Advertisement

Sega Lawsuit Accuses Kmart of Failing to Pay

Share
TIMES STAFF WRITER

Video game maker Sega of America on Thursday sued Kmart Corp. for allegedly refusing to pay a $2.2-million tab.

The lawsuit, filed in Superior Court in San Francisco, claims Kmart failed to remit $2.2 million of a $25.9-million bill for Dreamcast video game consoles shipped since September 1999, when Sega launched the machine in North America.

Sega stunned the game industry in January when it revealed plans to bow out of the hardware business on March 31, the end of its fiscal year, and focus solely on producing games.

Advertisement

Reports at that time suggested that Kmart had dropped Sega’s console in August. The lawsuit, however, claims it was Sega that halted shipments to Kmart last July for being in arrears.

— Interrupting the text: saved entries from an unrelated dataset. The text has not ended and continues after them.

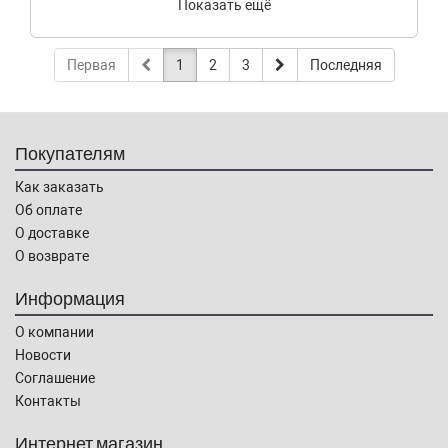
Показать ещё
Первая
1
2
3
Последняя
Покупателям
Как заказать
Об оплате
О доставке
О возврате
Информация
О компании
Новости
Соглашение
Контакты
Интернет магазин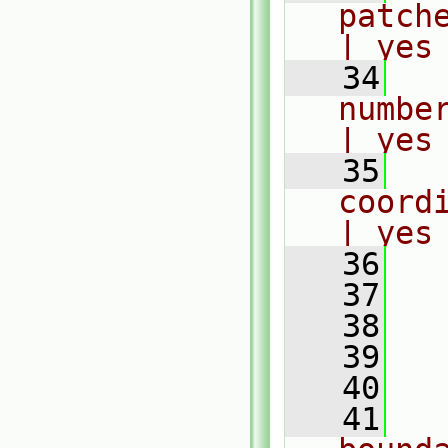
patches
| yes
   34
  
number of po
| yes
   35
  
coordi
| yes
   36
  
   37
   38
  
   39
  
   40
  
   41
   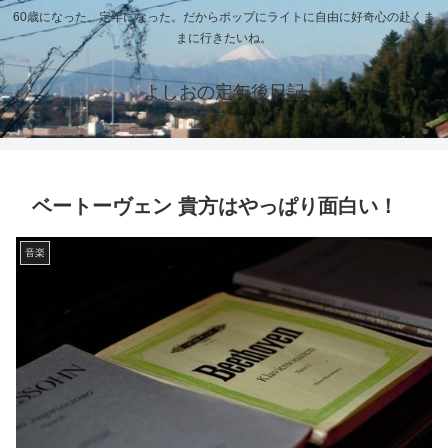
60歳になった、定年になった。だからポップにライトに自由に好奇心の赴くま
まに行きたいね。
よしおの定年後日記
ベートーヴェン 貴方はやっぱり面白い！
音楽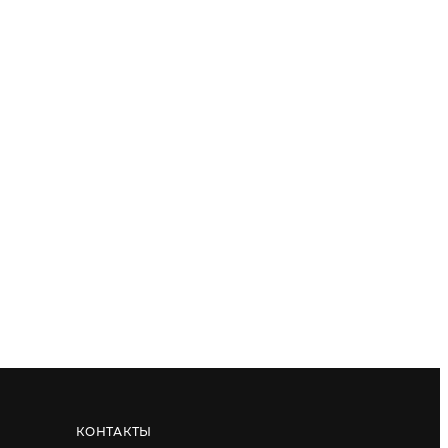
КОНТАКТЫ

“This ongoing, malicious lack of payment by Kmart does not produce a working environment for companies to trade with one another,” said Charles Bellfield, a Sega spokesman in San Francisco.

Bellfield said Kmart accounted for less than 5% of Sega’s North American sales and that Kmart had no effect on Sega’s decision to leave the hardware business. Worldwide, Sega sold more than 6.5 million Dreamcasts, about half in the United States.

Kmart, based in Troy, Mich., had no comment Thursday.